霧の小次郎 第一篇金竜銀虎 第二篇魔術妖術 第三篇日光月光
劇場公開日:1954年8月8日
解説
「新諸国物語 笛吹童子 第一部どくろの旗 第二部妖術の闘争 第三部満月城の凱歌」と同じく北村寿夫の原作を小川正が脚色、「若者よ! 恋をしろ」の佐伯清が監督する。撮影は「浅間の火祭」の吉田貞次、音楽は「新諸国物語 笛吹童子 第一部どくろの旗 第二部妖術の闘争 第三部満月城の凱歌」の福田蘭童の担当。出演者は「浅間の火祭」の大友柳太朗、高千穂ひづる、「里見八犬伝(1959)」の東千代之介「浅間の火祭」の高松錦之助、「二挺拳銃の龍」の日野明子、「妖異忠臣蔵」の千石規子などである。
1954年製作/日本
劇場公開日:1954年8月8日
ストーリー
金竜銀虎--今から約五百年前、将軍足利義光は人民の汗によって金閣寺を作っていたが、それは執事の細川春貞が彼を位から落すためにたくらんだことであった。
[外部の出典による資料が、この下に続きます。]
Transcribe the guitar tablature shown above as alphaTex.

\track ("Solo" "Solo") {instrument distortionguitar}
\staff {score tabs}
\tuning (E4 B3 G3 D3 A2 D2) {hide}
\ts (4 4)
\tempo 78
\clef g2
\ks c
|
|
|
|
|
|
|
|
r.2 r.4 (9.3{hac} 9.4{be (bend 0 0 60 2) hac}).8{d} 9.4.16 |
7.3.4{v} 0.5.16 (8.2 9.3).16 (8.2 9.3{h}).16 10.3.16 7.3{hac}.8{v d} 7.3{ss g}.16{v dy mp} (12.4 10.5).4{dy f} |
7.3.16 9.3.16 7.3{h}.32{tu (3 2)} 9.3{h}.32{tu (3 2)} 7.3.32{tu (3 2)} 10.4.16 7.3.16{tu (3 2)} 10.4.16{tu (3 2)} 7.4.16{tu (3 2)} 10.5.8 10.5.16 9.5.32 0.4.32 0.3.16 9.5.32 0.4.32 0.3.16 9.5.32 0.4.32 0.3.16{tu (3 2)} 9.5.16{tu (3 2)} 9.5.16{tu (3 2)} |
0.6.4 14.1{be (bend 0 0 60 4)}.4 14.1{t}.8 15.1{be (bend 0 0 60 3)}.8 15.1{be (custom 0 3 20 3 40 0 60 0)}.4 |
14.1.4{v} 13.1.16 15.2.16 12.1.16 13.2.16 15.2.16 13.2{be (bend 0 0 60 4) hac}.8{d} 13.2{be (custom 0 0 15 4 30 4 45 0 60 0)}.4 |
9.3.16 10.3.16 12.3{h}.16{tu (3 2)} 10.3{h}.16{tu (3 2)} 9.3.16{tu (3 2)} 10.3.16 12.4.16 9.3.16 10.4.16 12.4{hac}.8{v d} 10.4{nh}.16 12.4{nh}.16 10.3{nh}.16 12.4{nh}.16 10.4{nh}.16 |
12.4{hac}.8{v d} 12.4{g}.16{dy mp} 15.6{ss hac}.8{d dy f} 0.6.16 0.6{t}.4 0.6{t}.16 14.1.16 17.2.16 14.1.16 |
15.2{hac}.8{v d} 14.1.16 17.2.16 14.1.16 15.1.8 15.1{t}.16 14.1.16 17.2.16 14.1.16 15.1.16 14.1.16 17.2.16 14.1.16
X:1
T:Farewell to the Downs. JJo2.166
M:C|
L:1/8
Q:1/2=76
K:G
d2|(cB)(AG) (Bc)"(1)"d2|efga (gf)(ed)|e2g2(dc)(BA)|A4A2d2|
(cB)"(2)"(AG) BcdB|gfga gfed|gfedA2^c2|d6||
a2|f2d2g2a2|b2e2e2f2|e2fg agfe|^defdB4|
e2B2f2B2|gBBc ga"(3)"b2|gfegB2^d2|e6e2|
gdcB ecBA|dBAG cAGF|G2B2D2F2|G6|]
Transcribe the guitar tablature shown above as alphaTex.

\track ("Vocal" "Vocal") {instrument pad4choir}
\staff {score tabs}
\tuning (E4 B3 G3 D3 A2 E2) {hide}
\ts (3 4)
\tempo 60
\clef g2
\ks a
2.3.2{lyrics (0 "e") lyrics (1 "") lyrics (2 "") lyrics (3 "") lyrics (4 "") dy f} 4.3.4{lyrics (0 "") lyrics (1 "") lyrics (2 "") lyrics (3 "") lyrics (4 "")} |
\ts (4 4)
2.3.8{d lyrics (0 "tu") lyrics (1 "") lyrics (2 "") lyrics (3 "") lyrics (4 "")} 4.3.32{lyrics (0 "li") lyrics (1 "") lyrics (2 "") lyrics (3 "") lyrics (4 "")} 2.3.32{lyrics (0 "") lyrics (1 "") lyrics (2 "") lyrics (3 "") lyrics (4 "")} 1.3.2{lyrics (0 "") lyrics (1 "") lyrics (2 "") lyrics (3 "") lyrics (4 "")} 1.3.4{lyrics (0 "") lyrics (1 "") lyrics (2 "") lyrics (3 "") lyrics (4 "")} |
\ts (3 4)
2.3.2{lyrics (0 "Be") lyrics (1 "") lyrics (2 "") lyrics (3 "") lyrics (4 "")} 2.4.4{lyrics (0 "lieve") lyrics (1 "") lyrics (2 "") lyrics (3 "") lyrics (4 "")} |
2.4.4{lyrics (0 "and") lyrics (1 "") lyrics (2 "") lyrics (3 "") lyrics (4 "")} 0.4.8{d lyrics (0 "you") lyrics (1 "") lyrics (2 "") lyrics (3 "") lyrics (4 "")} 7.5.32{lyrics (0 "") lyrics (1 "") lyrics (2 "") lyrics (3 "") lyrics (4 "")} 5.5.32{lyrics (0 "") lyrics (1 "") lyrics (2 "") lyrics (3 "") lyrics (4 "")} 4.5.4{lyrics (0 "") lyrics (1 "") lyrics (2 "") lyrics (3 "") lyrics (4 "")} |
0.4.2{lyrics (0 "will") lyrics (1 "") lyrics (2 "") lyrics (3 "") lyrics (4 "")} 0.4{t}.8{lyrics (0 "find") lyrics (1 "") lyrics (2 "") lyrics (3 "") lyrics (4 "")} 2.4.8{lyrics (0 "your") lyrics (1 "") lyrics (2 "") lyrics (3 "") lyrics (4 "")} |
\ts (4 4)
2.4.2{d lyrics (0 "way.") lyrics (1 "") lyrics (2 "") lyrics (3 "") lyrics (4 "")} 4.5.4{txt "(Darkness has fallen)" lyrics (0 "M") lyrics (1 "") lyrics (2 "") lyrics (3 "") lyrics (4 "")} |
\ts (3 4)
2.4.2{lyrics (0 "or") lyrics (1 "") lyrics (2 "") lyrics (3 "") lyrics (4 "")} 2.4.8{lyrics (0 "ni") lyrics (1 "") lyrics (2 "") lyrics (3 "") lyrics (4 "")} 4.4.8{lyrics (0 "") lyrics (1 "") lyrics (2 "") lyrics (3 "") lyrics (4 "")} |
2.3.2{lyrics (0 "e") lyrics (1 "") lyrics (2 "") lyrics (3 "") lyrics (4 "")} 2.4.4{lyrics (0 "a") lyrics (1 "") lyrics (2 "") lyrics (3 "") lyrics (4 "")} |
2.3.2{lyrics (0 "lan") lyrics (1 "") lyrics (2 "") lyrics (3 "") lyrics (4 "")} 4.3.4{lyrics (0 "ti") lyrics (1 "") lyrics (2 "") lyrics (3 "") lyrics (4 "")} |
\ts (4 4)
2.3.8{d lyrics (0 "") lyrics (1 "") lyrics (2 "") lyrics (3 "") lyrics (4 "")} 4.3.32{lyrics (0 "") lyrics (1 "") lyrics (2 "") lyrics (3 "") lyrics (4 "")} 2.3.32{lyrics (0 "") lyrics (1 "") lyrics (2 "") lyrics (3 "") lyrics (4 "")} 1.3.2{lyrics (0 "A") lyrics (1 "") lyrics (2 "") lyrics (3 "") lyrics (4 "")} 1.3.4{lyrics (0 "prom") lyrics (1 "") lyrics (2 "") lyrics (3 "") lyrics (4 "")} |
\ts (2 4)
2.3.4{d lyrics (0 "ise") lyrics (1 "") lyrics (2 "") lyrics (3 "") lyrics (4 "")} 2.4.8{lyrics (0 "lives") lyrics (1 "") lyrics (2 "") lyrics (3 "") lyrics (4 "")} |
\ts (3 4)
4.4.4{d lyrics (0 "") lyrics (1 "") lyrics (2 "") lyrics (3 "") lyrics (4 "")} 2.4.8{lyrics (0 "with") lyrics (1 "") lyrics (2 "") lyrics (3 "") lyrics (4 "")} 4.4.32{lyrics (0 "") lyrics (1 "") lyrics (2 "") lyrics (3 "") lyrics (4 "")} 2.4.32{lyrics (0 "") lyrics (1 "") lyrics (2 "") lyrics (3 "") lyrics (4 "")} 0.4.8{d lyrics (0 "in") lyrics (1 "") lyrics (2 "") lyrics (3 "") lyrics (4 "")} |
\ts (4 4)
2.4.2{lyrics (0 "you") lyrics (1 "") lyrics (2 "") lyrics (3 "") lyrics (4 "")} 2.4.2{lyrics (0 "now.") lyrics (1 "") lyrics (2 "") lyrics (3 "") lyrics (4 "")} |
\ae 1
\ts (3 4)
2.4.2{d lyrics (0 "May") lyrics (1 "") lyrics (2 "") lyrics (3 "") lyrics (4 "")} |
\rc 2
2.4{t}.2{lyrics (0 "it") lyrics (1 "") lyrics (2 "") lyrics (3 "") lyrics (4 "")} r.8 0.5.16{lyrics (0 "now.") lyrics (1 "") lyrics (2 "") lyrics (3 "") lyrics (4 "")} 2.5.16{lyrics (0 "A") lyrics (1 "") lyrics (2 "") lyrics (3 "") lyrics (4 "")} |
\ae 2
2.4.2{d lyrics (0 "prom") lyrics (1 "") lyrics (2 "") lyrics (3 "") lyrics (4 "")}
それを知った義光の弟義晴はこの事を憂えて兄に忠告するので、かえって春貞に殺されそうになった。その時現われた霧の小次郎は義晴を救い出したが、春貞の軍は彼を討つために出陣した。それを守ろうとした小次郎の幻術も、黒髪山の提婆によって妨げられ、あわれ義晴夫妻は無残な最後をとげた。その子さくら丸は小次郎に連れられて大江山に入って妖術を学び、一方妹の胡蝶尼は堤婆に捕われの身となった。十数年後、今は亡き小次郎の後を継いで、さくら丸は立派に成長して二代目霧の小次郎と名乗り、胡蝶尼を救いに黒髪山にやって来た。だが提婆の息子三日月童子との激しい妖術合戦となり、果ては堤婆自身も現れたので、遂に小次郎の術は破れて雲から激流に落ちて行った。魔術妖術--胡蝶尼は谷の流れに気を失っている小次郎を見出して介抱したが、小次郎がそれを長年たずねあぐんだ妹と知って自分の名を名乗ったが、胡蝶尼の方では若い娘の生血をとる悪魔だと逃げるのだったが、足をすべらして谷川に落ちた。やがて鈍作に救われ木賀の里刀工雪山の家ではじめて自分の生い立ちをきき小次郎を兄だと知った。だが三日月童子の妖術に再びとらわれた彼女は木にしばりつけられて提婆と二人にせっかんされた。その時小次郎が救出に現われたが、三日月童子の毒矢のために白鳥の面を割られ次第に苦しくなり果さなかった。三日月童子は満月城の赤柿玄蕃に胡蝶尼を売ろうとして、金だけを受けとると、再び胡蝶尼をさらって春貞に売りとばすのだと都の空へむかった。それを知った小次郎が呪文をとなえようとすると、足元の床が割れて雪山と共に深い井戸の底へと沈んで行くのだった。日光月光--三日月童子を打ち殺し胡蝶尼を妻にせんと玄蕃は都へ出発した。さて古井戸に落ちこんだ小次郎達は満月城の家老上月右門に助けられ、京へむかって行く。胡蝶尼は春貞に売りつけられてあかずの牢屋へとじこめられている。ところが三日月童子は胡蝶尼へ催眠術をかけ、その顔にしゃれこうべの面をかぶせて連れだした。小次郎はそれとも知らず彼女を三日月童子と思いこみ手裏剣を投げつけた。倒れた胡蝶尼をそれと知った小次郎は折から襲いかかる提婆をも打ちすえ、胡蝶尼を連れて立ち去った。怒った提婆は毒をぬった杖で三日月童子を打ったので、彼の顔は半分ただれてしまった。小次郎は胡蝶尼、右門をはじめ、白鳥党の人々と共に、しゃれこうべ党を滅ぼさんと都へ上ってくる。そして春貞と玄蕃は斬り殺されたが、提婆はその時毒矢を弓につがえて胡蝶尼を狙ってひょうと射た。その時胡蝶尼の前に立ちふさがり前非を悔いて倒れたのは三日月童子であった。やがて義光は再び将軍位につき、白鳥の旗は都にひるがえった。